We cruised on river Maranon which eventually flows into Amazon. We ventured into the deep jungles and creeks on skiff boats. There were a number of naturalists who helped us spot rare species of the world, that isn’t not seen anywhere else. We saw species of orchids, fruits and flowers Pink dolphins, South American fresh water fish Piranha are common in Amazon.

We trekked in the forests during the day. The Amazon forest is home to the dangerous Anaconda and Caimans and we had the opportunity to hold a tarantula!

We spotted more than 30 species of monkeys. On River Ucayali, which is also a tributary of River Amazon, we had the opportunity to visit some tiny villages on islands. The village folk had a minimalistic way of life and sustainable living.

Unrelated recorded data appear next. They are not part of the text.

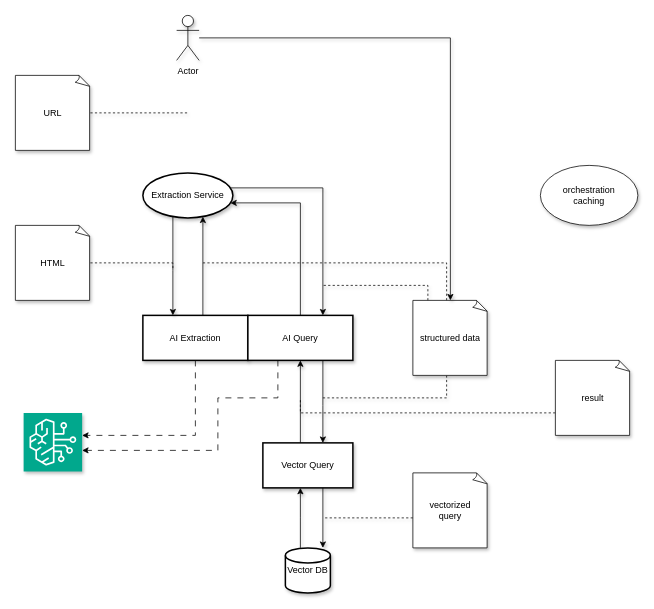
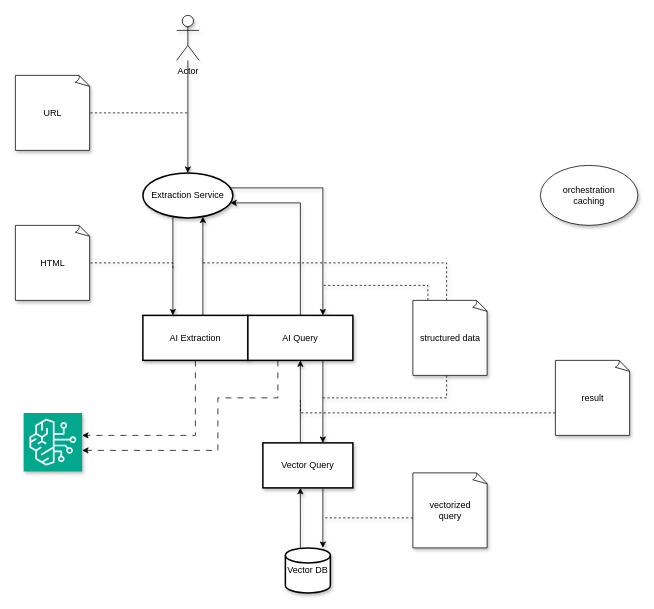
  <mxCell id="0" />
  <mxCell id="1" parent="0" />
  <mxCell id="2" style="edgeStyle=orthogonalEdgeStyle;rounded=0;orthogonalLoop=1;jettySize=auto;html=1;shadow=1;" parent="1" source="22" target="7" edge="1"><mxGeometry relative="1" as="geometry"><Array as="points"><mxPoint x="430" y="540" /><mxPoint x="430" y="540" /></Array></mxGeometry></mxCell>
  <mxCell id="3" style="edgeStyle=orthogonalEdgeStyle;rounded=0;orthogonalLoop=1;jettySize=auto;html=1;shadow=1;" parent="1" source="5" target="13" edge="1"><mxGeometry relative="1" as="geometry"><Array as="points"><mxPoint x="270" y="350" /><mxPoint x="270" y="350" /></Array></mxGeometry></mxCell>
  <mxCell id="4" style="edgeStyle=orthogonalEdgeStyle;rounded=0;orthogonalLoop=1;jettySize=auto;html=1;dashed=1;dashPattern=8 8;" parent="1" source="5" target="32" edge="1"><mxGeometry relative="1" as="geometry"><Array as="points"><mxPoint x="260" y="580" /></Array></mxGeometry></mxCell>
  <mxCell id="5" value="AI Extraction" style="whiteSpace=wrap;html=1;shadow=1;strokeWidth=2;" parent="1" vertex="1"><mxGeometry x="190" y="420" width="140" height="60" as="geometry" /></mxCell>
  <mxCell id="6" style="edgeStyle=orthogonalEdgeStyle;rounded=0;orthogonalLoop=1;jettySize=auto;html=1;shadow=1;" parent="1" source="7" target="22" edge="1"><mxGeometry relative="1" as="geometry"><Array as="points"><mxPoint x="400" y="540" /><mxPoint x="400" y="540" /></Array></mxGeometry></mxCell>
  <mxCell id="7" value="Vector Query" style="whiteSpace=wrap;html=1;shadow=1;strokeWidth=2;" parent="1" vertex="1"><mxGeometry x="350" y="590" width="120" height="60" as="geometry" /></mxCell>
  <mxCell id="8" style="edgeStyle=orthogonalEdgeStyle;rounded=0;orthogonalLoop=1;jettySize=auto;html=1;shadow=1;" parent="1" source="9" target="7" edge="1"><mxGeometry relative="1" as="geometry"><Array as="points"><mxPoint x="400" y="690" /><mxPoint x="400" y="690" /></Array></mxGeometry></mxCell>
  <mxCell id="9" value="Vector DB" style="strokeWidth=2;html=1;shape=mxgraph.flowchart.database;whiteSpace=wrap;shadow=1;" parent="1" vertex="1"><mxGeometry x="380" y="730" width="60" height="60" as="geometry" /></mxCell>
  <mxCell id="10" style="edgeStyle=orthogonalEdgeStyle;rounded=0;orthogonalLoop=1;jettySize=auto;html=1;shadow=1;" parent="1" source="7" edge="1"><mxGeometry relative="1" as="geometry"><mxPoint x="430" y="730" as="targetPoint" /><Array as="points"><mxPoint x="430" y="730" /></Array></mxGeometry></mxCell>
  <mxCell id="11" style="edgeStyle=orthogonalEdgeStyle;rounded=0;orthogonalLoop=1;jettySize=auto;html=1;shadow=1;" parent="1" source="13" target="5" edge="1"><mxGeometry relative="1" as="geometry"><Array as="points"><mxPoint x="230" y="360" /><mxPoint x="230" y="360" /></Array></mxGeometry></mxCell>
  <mxCell id="12" style="edgeStyle=orthogonalEdgeStyle;rounded=0;orthogonalLoop=1;jettySize=auto;html=1;shadow=1;" parent="1" source="13" target="22" edge="1"><mxGeometry relative="1" as="geometry"><Array as="points"><mxPoint x="430" y="250" /></Array></mxGeometry></mxCell>
  <mxCell id="13" value="Extraction Service" style="ellipse;whiteSpace=wrap;html=1;shadow=1;strokeWidth=2;" parent="1" vertex="1"><mxGeometry x="190" y="230" width="120" height="60" as="geometry" /></mxCell>
  <mxCell id="14" style="edgeStyle=orthogonalEdgeStyle;rounded=0;orthogonalLoop=1;jettySize=auto;html=1;dashed=1;strokeColor=default;align=center;verticalAlign=middle;fontFamily=Helvetica;fontSize=11;fontColor=default;labelBackgroundColor=default;endArrow=none;endFill=0;shadow=1;" parent="1" source="15" edge="1"><mxGeometry relative="1" as="geometry"><mxPoint x="250" y="150" as="targetPoint" /><Array as="points"><mxPoint x="230" y="150" /></Array></mxGeometry></mxCell>
  <mxCell id="15" value="URL" style="whiteSpace=wrap;html=1;shape=mxgraph.basic.document;shadow=1;" parent="1" vertex="1"><mxGeometry x="20" y="100" width="100" height="100" as="geometry" /></mxCell>
  <mxCell id="16" style="edgeStyle=orthogonalEdgeStyle;rounded=0;orthogonalLoop=1;jettySize=auto;html=1;dashed=1;strokeColor=default;align=center;verticalAlign=middle;fontFamily=Helvetica;fontSize=11;fontColor=default;labelBackgroundColor=default;endArrow=none;startArrow=none;startFill=0;endFill=0;shadow=1;" parent="1" source="17" edge="1"><mxGeometry relative="1" as="geometry"><mxPoint x="230" y="360" as="targetPoint" /><Array as="points"><mxPoint x="230" y="350" /></Array></mxGeometry></mxCell>
  <mxCell id="17" value="HTML" style="whiteSpace=wrap;html=1;shape=mxgraph.basic.document;shadow=1;" parent="1" vertex="1"><mxGeometry x="20" y="300" width="100" height="100" as="geometry" /></mxCell>
  <mxCell id="18" style="edgeStyle=orthogonalEdgeStyle;rounded=0;orthogonalLoop=1;jettySize=auto;html=1;dashed=1;strokeColor=default;align=center;verticalAlign=middle;fontFamily=Helvetica;fontSize=11;fontColor=default;labelBackgroundColor=default;endArrow=none;endFill=0;shadow=1;" parent="1" source="19" edge="1"><mxGeometry relative="1" as="geometry"><mxPoint x="430" y="690" as="targetPoint" /><Array as="points"><mxPoint x="595" y="690" /></Array></mxGeometry></mxCell>
  <mxCell id="19" value="vectorized&lt;br&gt;query" style="whiteSpace=wrap;html=1;shape=mxgraph.basic.document;shadow=1;" parent="1" vertex="1"><mxGeometry x="550" y="630" width="100" height="100" as="geometry" /></mxCell>
  <mxCell id="20" style="edgeStyle=orthogonalEdgeStyle;rounded=0;orthogonalLoop=1;jettySize=auto;html=1;shadow=1;" parent="1" source="22" target="13" edge="1"><mxGeometry relative="1" as="geometry"><Array as="points"><mxPoint x="400" y="270" /></Array></mxGeometry></mxCell>
  <mxCell id="21" style="edgeStyle=orthogonalEdgeStyle;rounded=0;orthogonalLoop=1;jettySize=auto;html=1;dashed=1;dashPattern=8 8;" parent="1" source="22" target="32" edge="1"><mxGeometry relative="1" as="geometry"><Array as="points"><mxPoint x="370" y="530" /><mxPoint x="290" y="530" /><mxPoint x="290" y="600" /></Array></mxGeometry></mxCell>
  <mxCell id="22" value="AI Query" style="whiteSpace=wrap;html=1;shadow=1;strokeWidth=2;" parent="1" vertex="1"><mxGeometry x="330" y="420" width="140" height="60" as="geometry" /></mxCell>
  <mxCell id="23" value="orchestration&lt;br&gt;caching" style="ellipse;whiteSpace=wrap;html=1;shadow=1;" parent="1" vertex="1"><mxGeometry x="720" y="220" width="130" height="80" as="geometry" /></mxCell>
  <mxCell id="24" style="edgeStyle=orthogonalEdgeStyle;rounded=0;orthogonalLoop=1;jettySize=auto;html=1;dashed=1;strokeColor=default;align=center;verticalAlign=middle;fontFamily=Helvetica;fontSize=11;fontColor=default;labelBackgroundColor=default;endArrow=none;endFill=0;shadow=1;" parent="1" source="27" edge="1"><mxGeometry relative="1" as="geometry"><mxPoint x="270" y="350" as="targetPoint" /><Array as="points"><mxPoint x="595" y="350" /><mxPoint x="270" y="350" /></Array></mxGeometry></mxCell>
  <mxCell id="25" style="edgeStyle=orthogonalEdgeStyle;rounded=0;orthogonalLoop=1;jettySize=auto;html=1;dashed=1;strokeColor=default;align=center;verticalAlign=middle;fontFamily=Helvetica;fontSize=11;fontColor=default;labelBackgroundColor=default;endArrow=none;endFill=0;shadow=1;" parent="1" source="27" edge="1"><mxGeometry relative="1" as="geometry"><mxPoint x="430" y="380" as="targetPoint" /><Array as="points"><mxPoint x="570" y="380" /></Array></mxGeometry></mxCell>
  <mxCell id="26" style="edgeStyle=orthogonalEdgeStyle;rounded=0;orthogonalLoop=1;jettySize=auto;html=1;dashed=1;strokeColor=default;align=center;verticalAlign=middle;fontFamily=Helvetica;fontSize=11;fontColor=default;labelBackgroundColor=default;endArrow=none;endFill=0;shadow=1;" parent="1" source="27" edge="1"><mxGeometry relative="1" as="geometry"><mxPoint x="430" y="530" as="targetPoint" /><Array as="points"><mxPoint x="595" y="530" /></Array></mxGeometry></mxCell>
  <mxCell id="27" value="structured data" style="whiteSpace=wrap;html=1;shape=mxgraph.basic.document;shadow=1;strokeColor=default;align=center;verticalAlign=middle;fontFamily=Helvetica;fontSize=12;fontColor=default;fillColor=default;" parent="1" vertex="1"><mxGeometry x="550" y="400" width="100" height="100" as="geometry" /></mxCell>
  <mxCell id="28" style="edgeStyle=orthogonalEdgeStyle;rounded=0;orthogonalLoop=1;jettySize=auto;html=1;dashed=1;strokeColor=default;align=center;verticalAlign=middle;fontFamily=Helvetica;fontSize=11;fontColor=default;labelBackgroundColor=default;endArrow=none;endFill=0;shadow=1;" parent="1" source="29" edge="1"><mxGeometry relative="1" as="geometry"><mxPoint x="400" y="530" as="targetPoint" /><Array as="points"><mxPoint x="400" y="550" /></Array></mxGeometry></mxCell>
  <mxCell id="29" value="result" style="whiteSpace=wrap;html=1;shape=mxgraph.basic.document;shadow=1;" parent="1" vertex="1"><mxGeometry x="740" y="480" width="100" height="100" as="geometry" /></mxCell>
- <mxCell id="30" style="edgeStyle=orthogonalEdgeStyle;rounded=0;orthogonalLoop=1;jettySize=auto;html=1;shadow=1;" parent="1" source="31" target="27" edge="1"><mxGeometry relative="1" as="geometry" /></mxCell>
+ <mxCell id="30" style="edgeStyle=orthogonalEdgeStyle;rounded=0;orthogonalLoop=1;jettySize=auto;html=1;entryX=0.5;entryY=0;entryDx=0;entryDy=0;shadow=1;" parent="1" source="31" target="13" edge="1"><mxGeometry relative="1" as="geometry" /></mxCell>
  <mxCell id="31" value="Actor" style="shape=umlActor;verticalLabelPosition=bottom;verticalAlign=top;html=1;outlineConnect=0;shadow=1;" parent="1" vertex="1"><mxGeometry x="235" y="20" width="30" height="60" as="geometry" /></mxCell>
  <mxCell id="32" value="" style="sketch=0;points=[[0,0,0],[0.25,0,0],[0.5,0,0],[0.75,0,0],[1,0,0],[0,1,0],[0.25,1,0],[0.5,1,0],[0.75,1,0],[1,1,0],[0,0.25,0],[0,0.5,0],[0,0.75,0],[1,0.25,0],[1,0.5,0],[1,0.75,0]];outlineConnect=0;fontColor=#232F3E;fillColor=#01A88D;strokeColor=#ffffff;dashed=0;verticalLabelPosition=bottom;verticalAlign=top;align=center;html=1;fontSize=12;fontStyle=0;aspect=fixed;shape=mxgraph.aws4.resourceIcon;resIcon=mxgraph.aws4.bedrock;shadow=1;" parent="1" vertex="1"><mxGeometry x="31" y="550" width="78" height="78" as="geometry" /></mxCell>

Towards the evening, we let the feeling of treading through the world’s thickest jungle sink in by watching the sunset on the Amazon river.


For details, email prakash@sunelectric.co.in

How to get there
We took a Jet Airways flight to Los Angeles. From there, we proceeded to Lima and then to Iquitos by United Airlines. We took the cruise ship ‘Delfin II’ to Amazon. The round trip, which also comprised Machu  Picchu and NAZCA Lines, cost Rs 26 lakh.

Where to stay
At Lima, we stayed at The Airport Hotel. We spent nine nights on the ‘Delfin II’.